Schädel-, Schulter- und Hüftprellungen

Was dann im Detail geschah, ist schwer aufzuklären; ein Strafverfahren in dieser Angelegenheit ist bereits eingestellt worden. Es gibt keine Aussagen unparteiischer Zeugen, und die Versionen der beiden Männer, wer wen zuerst beschimpft, geschubst und geschlagen hat, gehen weit auseinander. Fest steht nur, dass die Pferde mit dem Schlichter durchgingen. Er schleuderte einen Kaffeebecher auf seinen Kontrahenten, dann gingen die Männer in den Nahkampf über. Offenbar war der Jüngere besser in Form, denn er verpasste dem 30-Jährigen eine kräftige Abreibung. Später diagnostizierten die Ärzte bei dem Unterlegenen Schädel-, Schulter- und Hüftprellungen.
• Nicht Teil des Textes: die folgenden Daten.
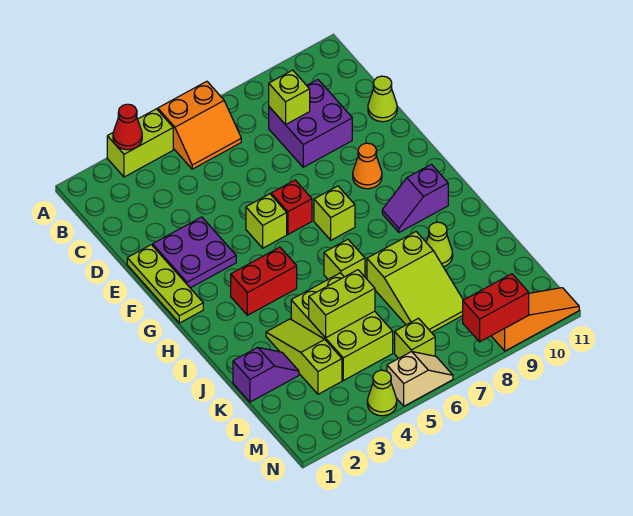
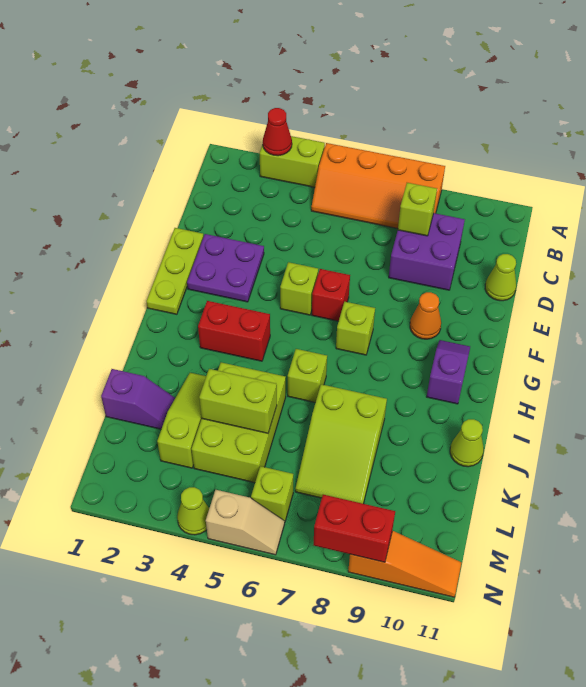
orange 2x2 slope [158,81,241,169] -> orange 2x4 slope [311,143,445,228]
purple 1x2 slope [382,164,448,232] -> purple 1x2 slope turned to [427,340,470,404]
lime 1x1 cone [426,222,453,267] -> lime 1x1 cone moved to [450,419,484,467]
Zu einer Vernehmung der Freundin des Klägers kam es am Dienstag nicht, weil sich die beiden Männer mitsamt ihren Anwälte zuvor geeinigt hatten. Die Frau soll sich bei der Auseinandersetzung am Raschplatz aber schnell auf die Seite ihres Freundes geschlagen haben: Was der 30-Jährige mit ihr anstelle, gehe den vermeintlichen Helfer nichts an. Der verteidigte sein Engagement: „Ich habe eine kleine Schwester. Wenn die in der Situation wäre, würde ich mir auch wünschen, dass jemand dazwischen geht.“

Dieser Fall habe zwei Seiten, merkte die Richterin schlussendlich an. Einerseits sei es löblich, dass der 18-Jährige Zivilcourage an den Tag gelegt und sich in den Streit eingemischt habe. Dabei habe er allerdings erheblich überreagiert - er hätte auf das streitende Paar einreden und notfalls die Polizei holen sollen, sich aber nicht zu einem Frontalangriff hinreißen lassen dürfen.